** Job item **
Go through the entries and set each one down exactly.

** Input for this task **
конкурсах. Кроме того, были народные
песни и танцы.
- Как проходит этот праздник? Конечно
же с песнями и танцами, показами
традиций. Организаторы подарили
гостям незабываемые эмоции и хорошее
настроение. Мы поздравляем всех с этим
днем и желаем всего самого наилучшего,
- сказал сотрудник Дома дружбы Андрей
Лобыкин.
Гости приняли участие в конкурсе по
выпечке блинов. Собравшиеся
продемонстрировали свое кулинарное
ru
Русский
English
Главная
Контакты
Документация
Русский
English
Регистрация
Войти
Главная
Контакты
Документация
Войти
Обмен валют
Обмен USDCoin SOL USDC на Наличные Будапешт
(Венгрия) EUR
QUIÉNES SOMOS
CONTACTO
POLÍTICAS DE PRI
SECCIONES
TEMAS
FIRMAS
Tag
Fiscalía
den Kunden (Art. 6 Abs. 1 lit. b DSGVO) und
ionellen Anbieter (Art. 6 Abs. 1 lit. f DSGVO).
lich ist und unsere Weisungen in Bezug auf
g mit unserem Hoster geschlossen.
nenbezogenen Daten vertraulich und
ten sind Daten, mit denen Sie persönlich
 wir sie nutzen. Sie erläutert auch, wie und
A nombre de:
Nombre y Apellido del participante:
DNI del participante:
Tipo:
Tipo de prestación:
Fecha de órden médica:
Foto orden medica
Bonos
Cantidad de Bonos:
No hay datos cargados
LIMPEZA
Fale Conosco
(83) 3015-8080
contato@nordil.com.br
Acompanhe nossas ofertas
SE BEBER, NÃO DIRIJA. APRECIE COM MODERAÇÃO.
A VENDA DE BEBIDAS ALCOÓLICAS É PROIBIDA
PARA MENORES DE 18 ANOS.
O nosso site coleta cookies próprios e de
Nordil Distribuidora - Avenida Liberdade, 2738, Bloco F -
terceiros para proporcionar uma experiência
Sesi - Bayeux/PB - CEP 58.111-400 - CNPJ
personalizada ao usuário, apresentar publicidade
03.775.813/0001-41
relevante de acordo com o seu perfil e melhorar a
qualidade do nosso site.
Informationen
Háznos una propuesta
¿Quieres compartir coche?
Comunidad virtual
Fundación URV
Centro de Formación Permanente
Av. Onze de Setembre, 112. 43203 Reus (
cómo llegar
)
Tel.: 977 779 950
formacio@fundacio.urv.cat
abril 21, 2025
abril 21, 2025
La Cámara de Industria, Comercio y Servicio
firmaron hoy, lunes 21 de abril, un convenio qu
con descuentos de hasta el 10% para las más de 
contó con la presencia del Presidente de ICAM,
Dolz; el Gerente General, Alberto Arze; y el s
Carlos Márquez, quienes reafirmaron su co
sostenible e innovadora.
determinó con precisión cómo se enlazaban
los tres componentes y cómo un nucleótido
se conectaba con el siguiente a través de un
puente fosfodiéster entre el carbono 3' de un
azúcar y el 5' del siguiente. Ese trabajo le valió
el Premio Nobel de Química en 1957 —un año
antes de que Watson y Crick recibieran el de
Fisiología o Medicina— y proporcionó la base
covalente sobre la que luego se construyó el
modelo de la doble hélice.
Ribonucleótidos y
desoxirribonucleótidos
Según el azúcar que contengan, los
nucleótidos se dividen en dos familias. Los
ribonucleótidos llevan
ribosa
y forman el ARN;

** Answer space **
конкурсах. Кроме того, были народные
песни и танцы.
- Как проходит этот праздник? Конечно
же с песнями и танцами, показами
традиций. Организаторы подарили
гостям незабываемые эмоции и хорошее
настроение. Мы поздравляем всех с этим
днем и желаем всего самого наилучшего,
- сказал сотрудник Дома дружбы Андрей
Лобыкин.
Гости приняли участие в конкурсе по
выпечке блинов. Собравшиеся
продемонстрировали свое кулинарное
ru
Русский
English
Главная
Контакты
Документация
Русский
English
Регистрация
Войти
Главная
Контакты
Документация
Войти
Обмен валют
Обмен USDCoin SOL USDC на Наличные Будапешт
(Венгрия) EUR
QUIÉNES SOMOS
CONTACTO
POLÍTICAS DE PRI
SECCIONES
TEMAS
FIRMAS
Tag
Fiscalía
den Kunden (Art. 6 Abs. 1 lit. b DSGVO) und
ionellen Anbieter (Art. 6 Abs. 1 lit. f DSGVO).
lich ist und unsere Weisungen in Bezug auf
g mit unserem Hoster geschlossen.
nenbezogenen Daten vertraulich und
ten sind Daten, mit denen Sie persönlich
 wir sie nutzen. Sie erläutert auch, wie und
A nombre de:
Nombre y Apellido del participante:
DNI del participante:
Tipo:
Tipo de prestación:
Fecha de órden médica:
Foto orden medica
Bonos
Cantidad de Bonos:
No hay datos cargados
LIMPEZA
Fale Conosco
(83) 3015-8080
contato@nordil.com.br
Acompanhe nossas ofertas
SE BEBER, NÃO DIRIJA. APRECIE COM MODERAÇÃO.
A VENDA DE BEBIDAS ALCOÓLICAS É PROIBIDA
PARA MENORES DE 18 ANOS.
O nosso site coleta cookies próprios e de
Nordil Distribuidora - Avenida Liberdade, 2738, Bloco F -
terceiros para proporcionar uma experiência
Sesi - Bayeux/PB - CEP 58.111-400 - CNPJ
personalizada ao usuário, apresentar publicidade
03.775.813/0001-41
relevante de acordo com o seu perfil e melhorar a
qualidade do nosso site.
Informationen
Háznos una propuesta
¿Quieres compartir coche?
Comunidad virtual
Fundación URV
Centro de Formación Permanente
Av. Onze de Setembre, 112. 43203 Reus (
cómo llegar
)
Tel.: 977 779 950
formacio@fundacio.urv.cat
abril 21, 2025
abril 21, 2025
La Cámara de Industria, Comercio y Servicio
firmaron hoy, lunes 21 de abril, un convenio qu
con descuentos de hasta el 10% para las más de 
contó con la presencia del Presidente de ICAM,
Dolz; el Gerente General, Alberto Arze; y el s
Carlos Márquez, quienes reafirmaron su co
sostenible e innovadora.
determinó con precisión cómo se enlazaban
los tres componentes y cómo un nucleótido
se conectaba con el siguiente a través de un
puente fosfodiéster entre el carbono 3' de un
azúcar y el 5' del siguiente. Ese trabajo le valió
el Premio Nobel de Química en 1957 —un año
antes de que Watson y Crick recibieran el de
Fisiología o Medicina— y proporcionó la base
covalente sobre la que luego se construyó el
modelo de la doble hélice.
Ribonucleótidos y
desoxirribonucleótidos
Según el azúcar que contengan, los
nucleótidos se dividen en dos familias. Los
ribonucleótidos llevan
ribosa
y forman el ARN;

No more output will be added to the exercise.